> [Task objective] Please write out the text of all the records below as a numbered list, one line per item, with blank lines left out.

*** Block opens ***

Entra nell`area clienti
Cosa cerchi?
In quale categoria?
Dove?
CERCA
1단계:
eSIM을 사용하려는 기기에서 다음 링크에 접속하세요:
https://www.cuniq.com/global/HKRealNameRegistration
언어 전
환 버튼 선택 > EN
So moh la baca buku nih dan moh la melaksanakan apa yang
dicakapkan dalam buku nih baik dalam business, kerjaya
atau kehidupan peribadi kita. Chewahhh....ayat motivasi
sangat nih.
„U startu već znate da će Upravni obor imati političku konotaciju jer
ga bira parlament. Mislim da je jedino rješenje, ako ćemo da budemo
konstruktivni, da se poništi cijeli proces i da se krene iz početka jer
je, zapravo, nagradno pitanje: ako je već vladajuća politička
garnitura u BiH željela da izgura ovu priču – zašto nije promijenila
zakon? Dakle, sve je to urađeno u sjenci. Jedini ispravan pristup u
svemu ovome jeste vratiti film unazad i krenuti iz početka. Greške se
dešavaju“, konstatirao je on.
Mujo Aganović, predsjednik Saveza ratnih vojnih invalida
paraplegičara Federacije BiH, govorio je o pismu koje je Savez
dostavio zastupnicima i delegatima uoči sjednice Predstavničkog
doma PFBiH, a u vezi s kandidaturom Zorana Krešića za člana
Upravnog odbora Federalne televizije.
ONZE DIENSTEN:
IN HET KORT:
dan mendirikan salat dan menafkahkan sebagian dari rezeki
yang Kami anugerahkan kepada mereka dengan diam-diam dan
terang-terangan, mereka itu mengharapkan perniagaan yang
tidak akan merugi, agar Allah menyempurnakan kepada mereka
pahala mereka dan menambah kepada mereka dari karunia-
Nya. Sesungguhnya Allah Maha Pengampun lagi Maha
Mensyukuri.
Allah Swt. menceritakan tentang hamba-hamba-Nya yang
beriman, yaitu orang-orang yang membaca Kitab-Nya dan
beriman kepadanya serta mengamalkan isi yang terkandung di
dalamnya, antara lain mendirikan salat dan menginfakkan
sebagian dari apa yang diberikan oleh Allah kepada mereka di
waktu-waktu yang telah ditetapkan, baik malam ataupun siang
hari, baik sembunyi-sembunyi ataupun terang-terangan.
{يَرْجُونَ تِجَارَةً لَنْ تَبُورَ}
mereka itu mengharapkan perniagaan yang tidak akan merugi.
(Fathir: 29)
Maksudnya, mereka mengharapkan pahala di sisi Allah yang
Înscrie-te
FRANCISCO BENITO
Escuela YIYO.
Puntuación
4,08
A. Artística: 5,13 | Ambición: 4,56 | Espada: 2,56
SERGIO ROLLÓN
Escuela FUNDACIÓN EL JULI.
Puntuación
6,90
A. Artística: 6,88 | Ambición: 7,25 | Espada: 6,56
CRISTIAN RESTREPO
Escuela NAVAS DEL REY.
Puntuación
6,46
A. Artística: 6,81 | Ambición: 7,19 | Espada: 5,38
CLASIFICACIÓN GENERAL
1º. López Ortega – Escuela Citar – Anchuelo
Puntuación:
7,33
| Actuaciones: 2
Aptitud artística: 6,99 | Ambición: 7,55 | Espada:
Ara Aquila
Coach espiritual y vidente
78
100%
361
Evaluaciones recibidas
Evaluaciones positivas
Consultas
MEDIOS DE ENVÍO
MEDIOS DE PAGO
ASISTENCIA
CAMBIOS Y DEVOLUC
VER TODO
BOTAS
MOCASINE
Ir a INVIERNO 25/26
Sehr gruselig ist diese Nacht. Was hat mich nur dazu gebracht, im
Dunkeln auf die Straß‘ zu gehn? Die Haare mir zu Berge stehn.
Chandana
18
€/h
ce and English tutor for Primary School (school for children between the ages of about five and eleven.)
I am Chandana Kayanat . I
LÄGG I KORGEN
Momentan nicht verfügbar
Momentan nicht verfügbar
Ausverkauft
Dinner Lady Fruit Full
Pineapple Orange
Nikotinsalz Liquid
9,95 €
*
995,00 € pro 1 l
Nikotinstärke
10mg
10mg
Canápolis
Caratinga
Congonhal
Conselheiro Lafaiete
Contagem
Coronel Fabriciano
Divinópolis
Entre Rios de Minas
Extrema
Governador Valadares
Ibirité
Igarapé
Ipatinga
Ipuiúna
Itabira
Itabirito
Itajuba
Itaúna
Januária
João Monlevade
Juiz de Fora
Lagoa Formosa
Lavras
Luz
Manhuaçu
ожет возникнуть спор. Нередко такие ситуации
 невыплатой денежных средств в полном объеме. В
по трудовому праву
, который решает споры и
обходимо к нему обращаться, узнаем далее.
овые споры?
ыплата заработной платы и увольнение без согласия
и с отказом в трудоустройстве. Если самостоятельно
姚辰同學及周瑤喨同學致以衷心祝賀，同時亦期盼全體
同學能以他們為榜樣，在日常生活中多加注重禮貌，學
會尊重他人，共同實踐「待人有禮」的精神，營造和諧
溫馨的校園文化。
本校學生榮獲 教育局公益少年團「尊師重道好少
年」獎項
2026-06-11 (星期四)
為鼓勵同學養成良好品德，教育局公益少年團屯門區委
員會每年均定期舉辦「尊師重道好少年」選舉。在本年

*** Block closes ***

> [Answer section]
1. Entra nell`area clienti
2. Cosa cerchi?
3. In quale categoria?
4. Dove?
5. CERCA
6. 1단계:
7. eSIM을 사용하려는 기기에서 다음 링크에 접속하세요:
8. https://www.cuniq.com/global/HKRealNameRegistration
9. 언어 전
10. 환 버튼 선택 > EN
11. So moh la baca buku nih dan moh la melaksanakan apa yang
12. dicakapkan dalam buku nih baik dalam business, kerjaya
13. atau kehidupan peribadi kita. Chewahhh....ayat motivasi
14. sangat nih.
15. „U startu već znate da će Upravni obor imati političku konotaciju jer
16. ga bira parlament. Mislim da je jedino rješenje, ako ćemo da budemo
17. konstruktivni, da se poništi cijeli proces i da se krene iz početka jer
18. je, zapravo, nagradno pitanje: ako je već vladajuća politička
19. garnitura u BiH željela da izgura ovu priču – zašto nije promijenila
20. zakon? Dakle, sve je to urađeno u sjenci. Jedini ispravan pristup u
21. svemu ovome jeste vratiti film unazad i krenuti iz početka. Greške se
22. dešavaju“, konstatirao je on.
23. Mujo Aganović, predsjednik Saveza ratnih vojnih invalida
24. paraplegičara Federacije BiH, govorio je o pismu koje je Savez
25. dostavio zastupnicima i delegatima uoči sjednice Predstavničkog
26. doma PFBiH, a u vezi s kandidaturom Zorana Krešića za člana
27. Upravnog odbora Federalne televizije.
28. ONZE DIENSTEN:
29. IN HET KORT:
30. dan mendirikan salat dan menafkahkan sebagian dari rezeki
31. yang Kami anugerahkan kepada mereka dengan diam-diam dan
32. terang-terangan, mereka itu mengharapkan perniagaan yang
33. tidak akan merugi, agar Allah menyempurnakan kepada mereka
34. pahala mereka dan menambah kepada mereka dari karunia-
35. Nya. Sesungguhnya Allah Maha Pengampun lagi Maha
36. Mensyukuri.
37. Allah Swt. menceritakan tentang hamba-hamba-Nya yang
38. beriman, yaitu orang-orang yang membaca Kitab-Nya dan
39. beriman kepadanya serta mengamalkan isi yang terkandung di
40. dalamnya, antara lain mendirikan salat dan menginfakkan
41. sebagian dari apa yang diberikan oleh Allah kepada mereka di
42. waktu-waktu yang telah ditetapkan, baik malam ataupun siang
43. hari, baik sembunyi-sembunyi ataupun terang-terangan.
44. {يَرْجُونَ تِجَارَةً لَنْ تَبُورَ}
45. mereka itu mengharapkan perniagaan yang tidak akan merugi.
46. (Fathir: 29)
47. Maksudnya, mereka mengharapkan pahala di sisi Allah yang
48. Înscrie-te
49. FRANCISCO BENITO
50. Escuela YIYO.
51. Puntuación
52. 4,08
53. A. Artística: 5,13 | Ambición: 4,56 | Espada: 2,56
54. SERGIO ROLLÓN
55. Escuela FUNDACIÓN EL JULI.
56. Puntuación
57. 6,90
58. A. Artística: 6,88 | Ambición: 7,25 | Espada: 6,56
59. CRISTIAN RESTREPO
60. Escuela NAVAS DEL REY.
61. Puntuación
62. 6,46
63. A. Artística: 6,81 | Ambición: 7,19 | Espada: 5,38
64. CLASIFICACIÓN GENERAL
65. 1º. López Ortega – Escuela Citar – Anchuelo
66. Puntuación:
67. 7,33
68. | Actuaciones: 2
69. Aptitud artística: 6,99 | Ambición: 7,55 | Espada:
70. Ara Aquila
71. Coach espiritual y vidente
72. 78
73. 100%
74. 361
75. Evaluaciones recibidas
76. Evaluaciones positivas
77. Consultas
78. MEDIOS DE ENVÍO
79. MEDIOS DE PAGO
80. ASISTENCIA
81. CAMBIOS Y DEVOLUC
82. VER TODO
83. BOTAS
84. MOCASINE
85. Ir a INVIERNO 25/26
86. Sehr gruselig ist diese Nacht. Was hat mich nur dazu gebracht, im
87. Dunkeln auf die Straß‘ zu gehn? Die Haare mir zu Berge stehn.
88. Chandana
89. 18
90. €/h
91. ce and English tutor for Primary School (school for children between the ages of about five and eleven.)
92. I am Chandana Kayanat . I
93. LÄGG I KORGEN
94. Momentan nicht verfügbar
95. Momentan nicht verfügbar
96. Ausverkauft
97. Dinner Lady Fruit Full
98. Pineapple Orange
99. Nikotinsalz Liquid
100. 9,95 €
101. *
102. 995,00 € pro 1 l
103. Nikotinstärke
104. 10mg
105. 10mg
106. Canápolis
107. Caratinga
108. Congonhal
109. Conselheiro Lafaiete
110. Contagem
111. Coronel Fabriciano
112. Divinópolis
113. Entre Rios de Minas
114. Extrema
115. Governador Valadares
116. Ibirité
117. Igarapé
118. Ipatinga
119. Ipuiúna
120. Itabira
121. Itabirito
122. Itajuba
123. Itaúna
124. Januária
125. João Monlevade
126. Juiz de Fora
127. Lagoa Formosa
128. Lavras
129. Luz
130. Manhuaçu
131. ожет возникнуть спор. Нередко такие ситуации
132.  невыплатой денежных средств в полном объеме. В
133. по трудовому праву
134. , который решает споры и
135. обходимо к нему обращаться, узнаем далее.
136. овые споры?
137. ыплата заработной платы и увольнение без согласия
138. и с отказом в трудоустройстве. Если самостоятельно
139. 姚辰同學及周瑤喨同學致以衷心祝賀，同時亦期盼全體
140. 同學能以他們為榜樣，在日常生活中多加注重禮貌，學
141. 會尊重他人，共同實踐「待人有禮」的精神，營造和諧
142. 溫馨的校園文化。
143. 本校學生榮獲 教育局公益少年團「尊師重道好少
144. 年」獎項
145. 2026-06-11 (星期四)
146. 為鼓勵同學養成良好品德，教育局公益少年團屯門區委
147. 員會每年均定期舉辦「尊師重道好少年」選舉。在本年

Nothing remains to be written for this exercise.